Perspectives: Mental Health

Kayoko Hayashi is native of Nagoya, Japan which is situated about two hundred miles southeast of Tokyo. She is also a psychology intern at the Counseling Center under the direction of Richard Shadick, PhD. She lends her own perspective to the disaster in Japan.

How are the people of Japan coping with yet another nuclear disaster?

The sense that I get from Japanese media is that people in Japan are currently “faced with” the nuclear crisis while not knowing how to “cope with” it and not knowing how things will unfold. The majority of my friends and family who live in Tokyo, seem to be calm about it. One of my friend’s family [members] said, “We have family, house, and job here. When things happen, things happen. We will deal with it then, and we will do our best to prepare for the crisis, yet also to avoid the crisis.” Besides people who have been evacuated from their hometown, I am getting the sense from people I know in Japan that a lot of people are staying where they are and trying to continue their life because they have work and everything else there. The tone of Japanese media and government appears to be more reluctant to address the severity of crisis, so their communication might have impacted the people’s response to the nuclear accident. Japanese society [has] never experienced such a big nuclear accident, so [the] government, experts, and lay-people are continuously trying to assess the severity of situation and to learn how they should all deal with this crisis regarding people’s physical safety and its economical impact.

What are some of the short- and long-term mental health implications?

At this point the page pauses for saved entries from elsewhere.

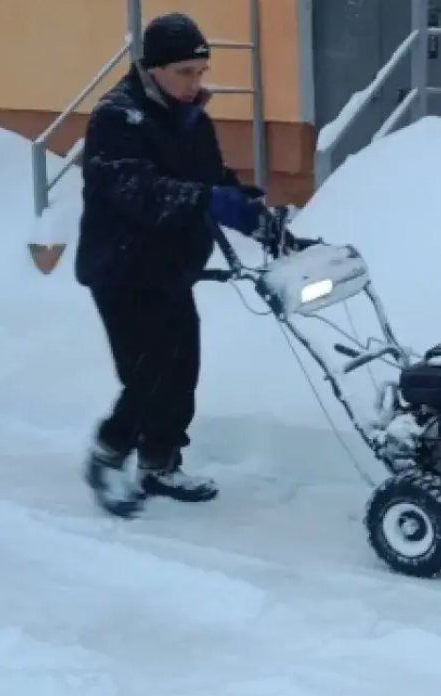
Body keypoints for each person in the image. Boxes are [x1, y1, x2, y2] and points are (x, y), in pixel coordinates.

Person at [75, 12, 279, 518]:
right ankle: (107, 455)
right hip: (121, 268)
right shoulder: (117, 119)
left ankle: (159, 463)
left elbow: (211, 177)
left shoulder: (191, 120)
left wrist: (251, 212)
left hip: (169, 268)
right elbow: (137, 190)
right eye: (185, 72)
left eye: (200, 72)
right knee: (149, 373)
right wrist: (208, 199)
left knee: (182, 367)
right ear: (154, 69)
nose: (195, 83)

The Japanese newspapers that I have access to via the Internet do not really talk about mental health issues. The government and media appear to focus more on economical, infrastructural, and medical issues in response to this series of crisis in Japan. However, a lot of people must have experienced Post Traumatic Stress Disorder symptoms, depression, anxiety, panic attacks, and many other symptoms in reaction to this disaster that is beyond our imagination.

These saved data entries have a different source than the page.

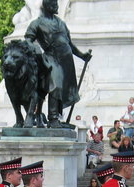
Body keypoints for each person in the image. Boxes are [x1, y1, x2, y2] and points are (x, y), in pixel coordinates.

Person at [25, 0, 92, 128]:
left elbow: (70, 45)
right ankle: (53, 118)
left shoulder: (61, 23)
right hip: (51, 58)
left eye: (56, 3)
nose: (56, 5)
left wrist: (82, 56)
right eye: (53, 3)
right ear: (46, 5)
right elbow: (28, 39)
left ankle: (56, 118)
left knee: (65, 90)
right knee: (56, 86)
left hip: (66, 61)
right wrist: (35, 49)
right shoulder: (37, 23)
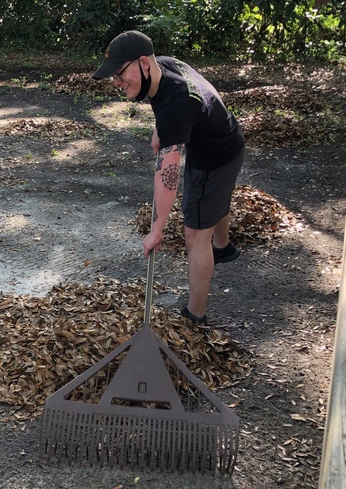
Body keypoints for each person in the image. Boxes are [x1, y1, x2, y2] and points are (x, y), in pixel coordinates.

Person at [93, 30, 245, 325]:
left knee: (195, 234)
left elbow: (168, 174)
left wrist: (157, 229)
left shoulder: (175, 107)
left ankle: (195, 315)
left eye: (120, 73)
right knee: (214, 202)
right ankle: (224, 248)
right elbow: (172, 100)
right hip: (227, 138)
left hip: (214, 158)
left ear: (143, 64)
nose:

How will this impact what you teach Pace students in the future?

The concept that we can never take our safety for granted. Anything in our lives can be shaken up in any moment.

What do you think is the greatest impact on the United States and the world?

I think that one of the great impacts of this incident in Japan on the U.S. and the world has been the safety issue. As we saw through media, all the buildings, cars, and ships were crushed by earthquakes and washed away by tsunami. After the nuclear plant explosion, the situation worsened, and some regions had to ban the consumption of local water and agricultural products due to the high load of radiation. This series of incidents teach us how safety can be taken away in one second. Things like water, air, milk, agricultural products, electricity, and other things that we take it for granted everyday are not there anymore. Scary facts about the nuclear plant

What methods of support, aside from financial, can we lend to Japan?

Helping spirits for those affected by the crisis in Japan—many celebrities and professionals are gathering to fundraise or to collect useful information about dealing with crisis. This spirit will be heard and appreciated in Japan. Sharing experiences, tips, and findings from how crisis has been dealt with in the United States (for example, 9/11, Hurricane Katrina, and the fire in San Francisco) in different areas, including mental health, politics, economy, infrastructure, agriculture, will also be helpful.